The Western Literature Association has awarded Surabhi Balachander, '17, the J. Golden Taylor Award for her essay on poet Juan Felipe Herrera
Surabhi Balachander, '17, a member of the Lane Center staff and a current doctoral student at the University of Michigan, has won the Western Literature Association's (WLA) prize for best essay submitted to the annual WLA conference by a graduate student. The Taylor Award is named in honor of the WLA's first editor, who was also one of the association's founders and presidents.
Balachander served as Lane Center program coordinator before enrolling in Michigan's Language and Literature PhD program in the fall of 2018. Her research centers on rurality as an identity, specifically as it intersects with racial, ethnic, regional, and other identities, in American literature of the last one hundred years.

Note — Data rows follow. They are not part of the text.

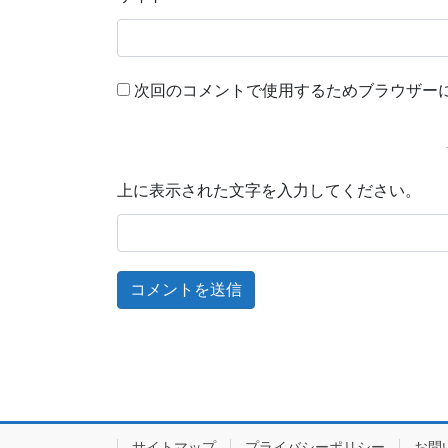
次回のコメントで使用するためブラウザー
上に表示された文字を入力してください。
サイトマップ
プライバシーポリシー
お問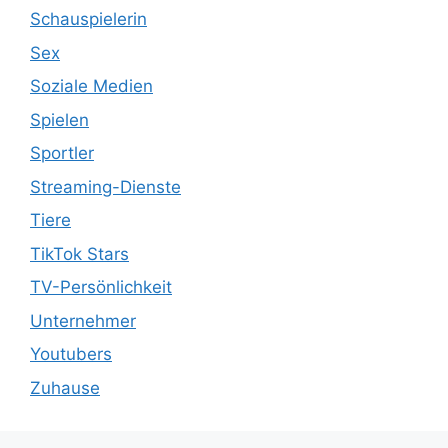
Schauspielerin
Sex
Soziale Medien
Spielen
Sportler
Streaming-Dienste
Tiere
TikTok Stars
TV-Persönlichkeit
Unternehmer
Youtubers
Zuhause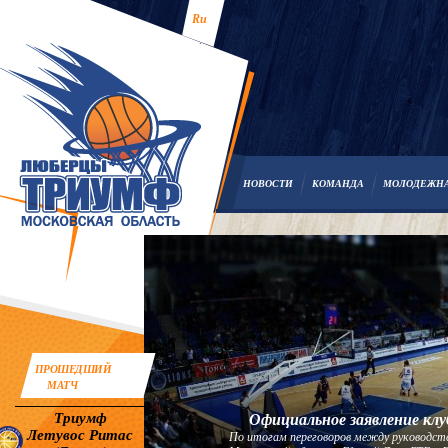
Ru
НОВОСТИ
КОМАНДА
МОЛОДЕЖН
ПРОШЕДШИЙ
МАТЧ
Триумф
Официальное заявление клу
Летувос Ритас
По итогам переговоров между руководст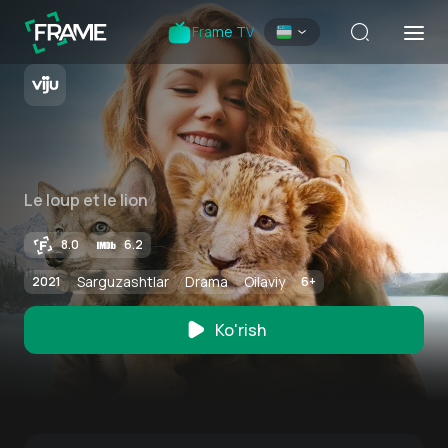
Frame TV
Le loup et le lion
8.0
6.2
Sarguzashtlar
Drama
Oilaviy
2021
6
+
Ko'rish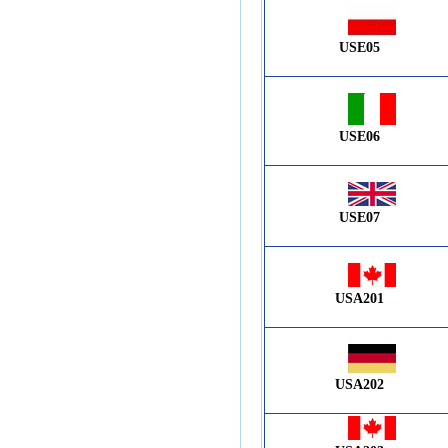
USE05
USE06
USE07
USA201
USA202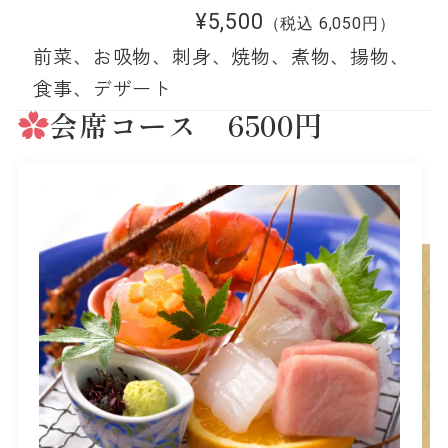
¥5,500
（税込 6,050円）
前菜、お吸物、刺身、焼物、煮物、揚物、
食事、デザート
会席コース 6500円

A graduate student representative on the WLA Executive Council, Balachander's Taylor Award-winning essay considers former U.S. Poet Laureate Juan Felipe Herrera as a deeply environmental writer, though he has not widely been recognized as such.
"I've been working on Juan Felipe Herrera's poetry since I was an undergraduate," Balachandar shared. "I think he's really underrated as an environmental writer, and the ways he presents intersections between agriculture and race are brilliant. I also chose to submit this paper to this year's WLA because he won the Distinguished Achievement Award from the organization," she continued.
The paper, titled "Border-Collapsers: Globalization and Anthropocene Assemblage in the Work of Juan Felipe Herrera," also examines the larger themes of capitalism, agriculture, and urbanization. As noted in the abstract, the essay argues that "Herrera remaps the West across national borders and offers a vision for place-based, but not localized, Anthropocene identity formation."